In the second work we study Aquila X-1, a neutron-star LMXB that shows regular out- bursts about every two years. We used the Gran Telescopio Canarias to carry out an optical spectroscopic follow-up during three consecutive outbursts (2011, 2013, and 2016), obtaining 65 spectra that sample the entire orbital cycle. This allowed us to measure the Kem velocity, which traces the motion of the irradiated face of the companion star. We achieved this by applying the Doppler tomography technique to the narrow lines of the Bowen blend. Based on the mea- sured Kem, and in combination with other dynamical parameters of the system, we carried out a Monte Carlo analysis to empirically determine the accretion disc opening angle for the first time.

Finally, we present high-time resolution optical spectroscopy and imaging of Swift J1357.2– 0933 during its 2017 outburst. Discovered in 2011, this transient system is a black-hole LMXB characterised by showing quasi-periodic optical dips in its light curve. These features have short durations (timescale of minutes) and repeat with increasing quasi-periodicity as the outburst decays. In our work, we used the Gran Telescopio Canarias to spectroscopically resolve the dips for the first time. We observe blue-shifted absorptions during these dips, that demonstrate that these features are associated with cold (low ionisation) winds.

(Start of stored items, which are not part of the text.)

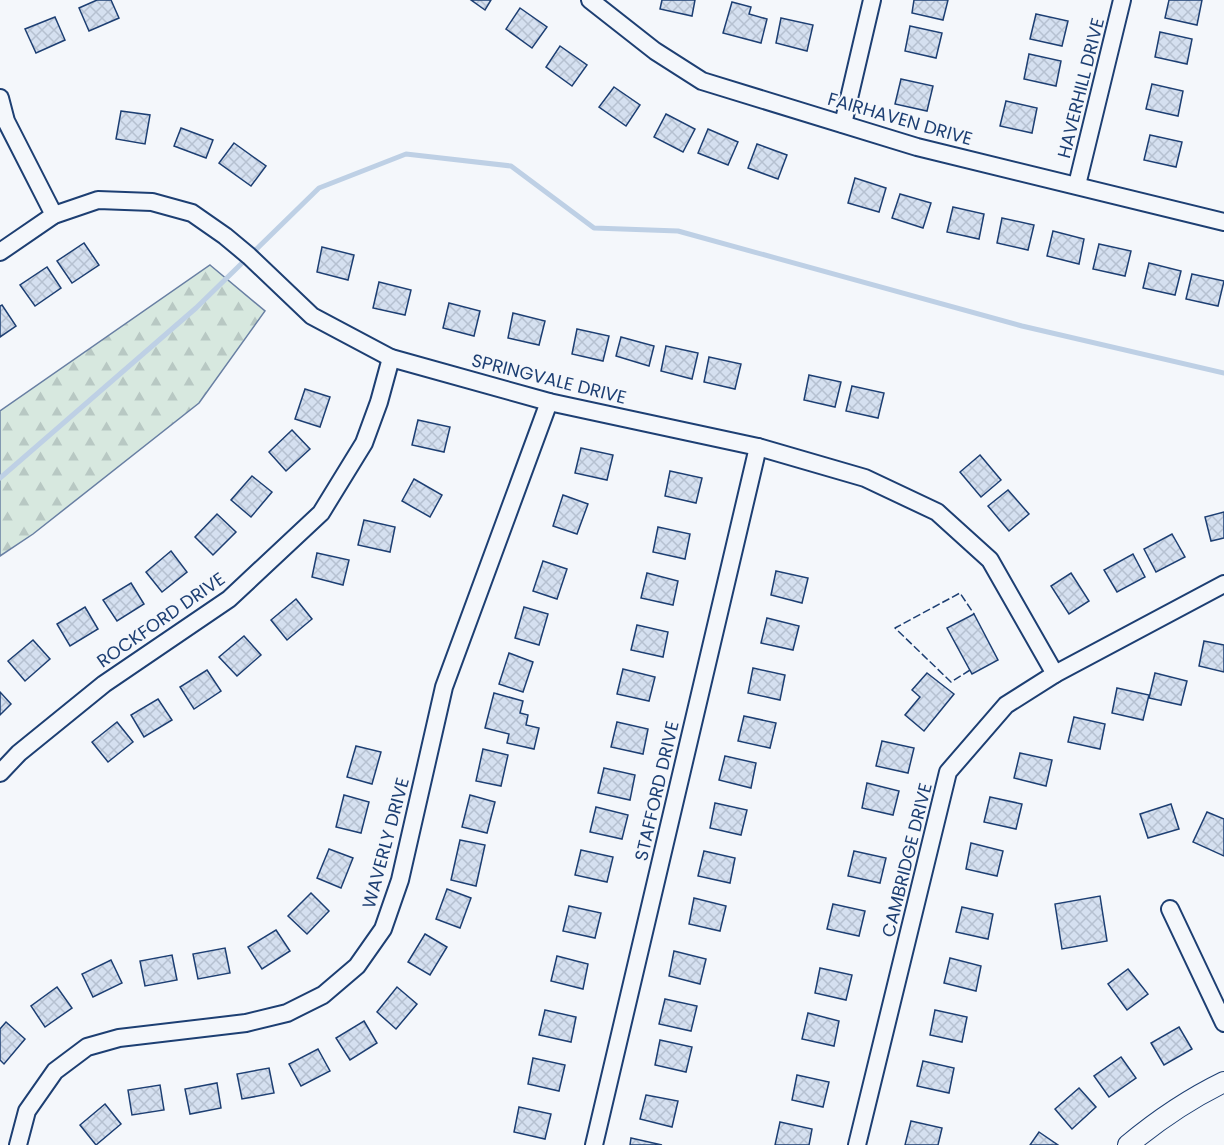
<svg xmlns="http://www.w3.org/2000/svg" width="1224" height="1145" font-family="Poppins,sans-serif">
<defs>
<pattern id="forest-firs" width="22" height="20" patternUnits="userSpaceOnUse" patternTransform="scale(1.5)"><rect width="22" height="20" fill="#d7e8df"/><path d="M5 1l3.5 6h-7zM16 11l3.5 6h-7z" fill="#b8c8c3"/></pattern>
<pattern id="building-cross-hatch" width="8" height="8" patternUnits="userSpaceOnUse" patternTransform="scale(1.5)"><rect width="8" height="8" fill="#d5e0f0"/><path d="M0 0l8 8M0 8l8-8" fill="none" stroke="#b6c1d1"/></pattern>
</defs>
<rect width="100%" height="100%" fill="#f4f7fb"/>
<polygon fill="url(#forest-firs)" stroke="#687fa3" stroke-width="1.5" points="210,265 265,311 199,403 33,534 0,556 0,411"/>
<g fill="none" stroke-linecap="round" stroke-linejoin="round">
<polyline stroke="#bed0e5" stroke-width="5" points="0,478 196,308 319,188 406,154 511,166 594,228 678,231 1022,326 1224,373"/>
</g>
<g fill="url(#building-cross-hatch)" stroke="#1d3f73" stroke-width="1.5">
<polygon points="97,0 111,0 119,18 89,31 79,8"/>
<polygon points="471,0 491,0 485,10"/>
<polygon points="662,0 695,0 692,16 660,9"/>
<polygon points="914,0 948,0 943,20 912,13"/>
<polygon points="1169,0 1202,0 1197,25 1165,18"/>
<polygon points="732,2 751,7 749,14 767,19 761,43 723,33"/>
<polygon points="520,8 547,27 532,48 506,29"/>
<polygon points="1036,14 1068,21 1062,46 1030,39"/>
<polygon points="55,17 65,40 36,53 25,29"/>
<polygon points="781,18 813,25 807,51 776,43"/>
<polygon points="910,26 942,33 936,58 905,51"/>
<polygon points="1160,32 1192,39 1187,64 1155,57"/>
<polygon points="560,46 587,65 572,86 546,67"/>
<polygon points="1029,54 1061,61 1056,86 1024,79"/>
<polygon points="901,79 933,86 927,111 895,104"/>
<polygon points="1152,84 1183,91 1178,116 1146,109"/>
<polygon points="614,87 640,105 626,126 599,107"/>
<polygon points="1006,101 1037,108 1032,133 1000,126"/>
<polygon points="121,111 150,115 145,144 116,139"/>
<polygon points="666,114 695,129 683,152 654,137"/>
<polygon points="181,128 213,140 206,158 174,146"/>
<polygon points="708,129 738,142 728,165 698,153"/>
<polygon points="1150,135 1182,142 1176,167 1144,160"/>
<polygon points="234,143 266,166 251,186 219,163"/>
<polygon points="757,144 787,155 778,179 748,168"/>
<polygon points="855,178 886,188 879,212 848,203"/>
<polygon points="900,194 931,203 923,228 892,218"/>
<polygon points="953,207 984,214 979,239 947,232"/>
<polygon points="1002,218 1034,225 1028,250 997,243"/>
<polygon points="1053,231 1084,239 1079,264 1047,256"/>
<polygon points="84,243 99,265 72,283 57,261"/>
<polygon points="1099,244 1131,251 1125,276 1093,269"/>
<polygon points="322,247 354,255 348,280 317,272"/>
<polygon points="1149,263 1181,271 1175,295 1143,288"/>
<polygon points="47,267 61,288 35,306 20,285"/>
<polygon points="1192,274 1224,281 1218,306 1186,299"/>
<polygon points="379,282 411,290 405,315 373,308"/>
<polygon points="449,303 480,311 474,336 443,328"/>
<polygon points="2,305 16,326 0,337 0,306"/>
<polygon points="513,313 545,321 539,345 508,338"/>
<polygon points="577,329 609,336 603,361 572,354"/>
<polygon points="621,337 654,346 649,366 616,356"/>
<polygon points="666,346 698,353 692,379 661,371"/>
<polygon points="709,357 741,364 735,389 704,382"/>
<polygon points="809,375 841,382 835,407 804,400"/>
<polygon points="852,386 884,393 878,418 846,411"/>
<polygon points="305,389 330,397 320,427 295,419"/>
<polygon points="418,420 450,427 444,452 412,445"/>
<polygon points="292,430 310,449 286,471 269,452"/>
<polygon points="581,448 613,455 607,480 575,473"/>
<polygon points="980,455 1001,480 981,497 960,472"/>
<polygon points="670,471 702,478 696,503 665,496"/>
<polygon points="252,476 272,492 251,517 231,500"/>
<polygon points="414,479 442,495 430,517 402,501"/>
<polygon points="1008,490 1029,514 1009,531 988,506"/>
<polygon points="563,495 588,504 577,534 553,526"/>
<polygon points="1224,512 1224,538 1211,541 1205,517"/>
<polygon points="217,514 236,532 213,555 195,537"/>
<polygon points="364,520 395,527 390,552 358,545"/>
<polygon points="658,527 690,534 685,559 653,552"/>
<polygon points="1172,534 1185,557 1156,572 1144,549"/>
<polygon points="171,551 187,572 162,592 146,572"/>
<polygon points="317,553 349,560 343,585 312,577"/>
<polygon points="1133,554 1145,577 1117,592 1104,570"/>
<polygon points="543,561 567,569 557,599 533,591"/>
<polygon points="776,571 808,578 802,603 771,595"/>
<polygon points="647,573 678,581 673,605 641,598"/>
<polygon points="1071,573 1089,601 1069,614 1051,586"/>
<polygon points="131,583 144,604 117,621 103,600"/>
<polygon points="296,599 312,619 287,640 271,620"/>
<polygon points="85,607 98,629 70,646 57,624"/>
<polygon points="524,607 548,614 539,645 515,638"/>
<polygon points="974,614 998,660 972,674 947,628"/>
<polygon points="767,618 799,626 793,650 761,643"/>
<polygon points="637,625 668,632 663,657 631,650"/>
<polygon points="244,636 261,655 237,676 219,657"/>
<polygon points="33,640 50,659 25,681 8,661"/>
<polygon points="1204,641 1224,645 1224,672 1199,666"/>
<polygon points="509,653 533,662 523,692 499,684"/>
<polygon points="753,668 785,675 780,700 748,693"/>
<polygon points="623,669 655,677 649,701 617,694"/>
<polygon points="207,670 221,691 194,709 180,687"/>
<polygon points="927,673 954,694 924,731 905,715 920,697 912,690"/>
<polygon points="1155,673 1187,681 1181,705 1149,698"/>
<polygon points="1117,688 1149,695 1143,720 1112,713"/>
<polygon points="0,692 11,704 0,715"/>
<polygon points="494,693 523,701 520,713 528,715 526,725 539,728 534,749 507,743 509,734 485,728"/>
<polygon points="158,699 172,720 144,737 131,715"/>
<polygon points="744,716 776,723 770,748 738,741"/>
<polygon points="1074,717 1105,724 1100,749 1068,742"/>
<polygon points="117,722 133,742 108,762 92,742"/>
<polygon points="617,722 648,729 643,754 611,747"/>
<polygon points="882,741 914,748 908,773 876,766"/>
<polygon points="356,746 381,752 372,784 347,777"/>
<polygon points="483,749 508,755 501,786 476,781"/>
<polygon points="1020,753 1052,760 1046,786 1014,778"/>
<polygon points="725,756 756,763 751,788 719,780"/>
<polygon points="604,768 635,775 630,800 598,793"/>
<polygon points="867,783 899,791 893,815 862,808"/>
<polygon points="344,795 369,802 361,833 336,827"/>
<polygon points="470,795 495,802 487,833 462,827"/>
<polygon points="990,797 1022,804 1016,829 984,822"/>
<polygon points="715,803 747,810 741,835 710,828"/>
<polygon points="1171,804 1179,829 1148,838 1140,814"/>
<polygon points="596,807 628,815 622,839 590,832"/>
<polygon points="1207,812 1224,819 1224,856 1193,842"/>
<polygon points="460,840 485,845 476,886 451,880"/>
<polygon points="971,843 1003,851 997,876 966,869"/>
<polygon points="329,849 353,858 341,888 317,878"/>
<polygon points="581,850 613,857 607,882 575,875"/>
<polygon points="704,851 735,858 730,883 698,876"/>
<polygon points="854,851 886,858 880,883 848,876"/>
<polygon points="447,889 471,898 460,928 436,919"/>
<polygon points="311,893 329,911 307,934 288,916"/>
<polygon points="1100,896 1107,941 1062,949 1055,904"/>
<polygon points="694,898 726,906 720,931 689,924"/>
<polygon points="833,904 865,911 859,936 827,929"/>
<polygon points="569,906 601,913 595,938 563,931"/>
<polygon points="962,907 993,914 988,939 956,932"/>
<polygon points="276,930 290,951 262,969 248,947"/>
<polygon points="425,934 447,947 430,975 408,962"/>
<polygon points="225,948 230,973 198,979 193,954"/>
<polygon points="674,951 706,959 700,984 669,976"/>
<polygon points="172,955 177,980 145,986 140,961"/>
<polygon points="557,956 588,964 583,989 551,981"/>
<polygon points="950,958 981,966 976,991 944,983"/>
<polygon points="111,960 122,983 93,997 82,974"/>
<polygon points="820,968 852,975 846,1000 815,993"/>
<polygon points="1128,969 1148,994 1127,1010 1108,984"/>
<polygon points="57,987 72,1008 45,1027 31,1006"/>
<polygon points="397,987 417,1004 396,1029 377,1012"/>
<polygon points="665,999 697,1006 691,1031 659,1024"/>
<polygon points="545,1010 576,1017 571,1042 539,1035"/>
<polygon points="935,1010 967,1017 962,1042 930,1035"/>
<polygon points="808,1013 839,1021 834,1046 802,1039"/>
<polygon points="364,1021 377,1043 350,1060 336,1038"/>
<polygon points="6,1022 25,1039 4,1064 0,1060 0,1029"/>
<polygon points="1179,1027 1192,1049 1164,1065 1151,1043"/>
<polygon points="660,1040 692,1047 686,1072 655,1065"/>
<polygon points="318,1049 330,1071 301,1086 289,1064"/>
<polygon points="1121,1057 1136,1078 1109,1097 1094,1076"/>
<polygon points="533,1058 565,1065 559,1091 528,1084"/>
<polygon points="923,1061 954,1068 949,1093 917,1086"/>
<polygon points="269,1068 274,1093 242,1099 237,1074"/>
<polygon points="797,1075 829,1082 823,1107 792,1100"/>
<polygon points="217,1083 221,1108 190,1114 185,1089"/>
<polygon points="160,1085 164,1110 132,1115 128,1090"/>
<polygon points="1079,1088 1096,1107 1072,1129 1055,1109"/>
<polygon points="646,1095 678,1101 672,1127 640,1119"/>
<polygon points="105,1104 121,1124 96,1145 80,1125"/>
<polygon points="519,1107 551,1114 545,1139 514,1132"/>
<polygon points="911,1121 942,1128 938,1145 905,1145"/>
<polygon points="780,1122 812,1129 809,1145 775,1145"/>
<polygon points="1039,1132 1058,1145 1030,1145"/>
<polygon points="631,1138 662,1145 630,1145"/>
</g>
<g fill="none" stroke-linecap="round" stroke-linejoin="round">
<defs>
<g id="minor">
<polyline points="590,0 655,51 702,81 917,147 1224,222"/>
<polyline points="0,98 6,121 54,215"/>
<polyline points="843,124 872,0"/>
<polyline points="1077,185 1122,0"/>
<polyline points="0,252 54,215 98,200 152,202 192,213 225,236 249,256 312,316 391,358 549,402 758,447 865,478 937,512 990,560 1055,674"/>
<polyline points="0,773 19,753 104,684 229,599 321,513 364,443 379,402 391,358"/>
<polyline points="1170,909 1224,1023"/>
<polyline points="18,1145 27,1111 55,1071 87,1047 119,1038 246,1023 287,1013 323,995 357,966 383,929 400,880 444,687 549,402"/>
<polyline points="594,1145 758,447"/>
<polyline points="857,1145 948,772 1006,705 1055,674 1224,584"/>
</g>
<path id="tertiary" d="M 1128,1145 C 1158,1120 1189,1099 1224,1082"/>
</defs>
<use href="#minor" stroke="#1d3f73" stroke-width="20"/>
<use href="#tertiary" stroke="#1d3f73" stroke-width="22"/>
<use href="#minor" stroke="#f4f7fb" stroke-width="16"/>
<use href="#tertiary" stroke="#f4f7fb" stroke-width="20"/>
<polyline stroke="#1d3f73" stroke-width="1.5" stroke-dasharray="8 3" stroke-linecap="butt" points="970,670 951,682 895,628 960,593 974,614"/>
</g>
<g text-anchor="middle" stroke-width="4.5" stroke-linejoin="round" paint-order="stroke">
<g font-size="18" fill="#1d3f73" stroke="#f4f7fb">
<text transform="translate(1081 88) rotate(-76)" y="6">HAVERHILL DRIVE</text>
<text transform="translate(900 119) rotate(16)" y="6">FAIRHAVEN DRIVE</text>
<text transform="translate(549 379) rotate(14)" y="6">SPRINGVALE DRIVE</text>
<text transform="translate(161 620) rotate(-35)" y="6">ROCKFORD DRIVE</text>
<text transform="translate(657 791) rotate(-77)" y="6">STAFFORD DRIVE</text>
<text transform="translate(386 843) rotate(-75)" y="6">WAVERLY DRIVE</text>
<text transform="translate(907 860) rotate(-76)" y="6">CAMBRIDGE DRIVE</text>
</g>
</g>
</svg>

We discuss the properties of this outflow and the possible wind launching mechanism.
This thesis shows the potential of optical spectroscopic studies complemented by X-ray data to constrain the nature of X-ray binaries as well as the properties of the X-ray heated discs and associated outflows. The three works presented here have been published in Monthly Notices of the Royal Astronomical Society between 2018 and 2019.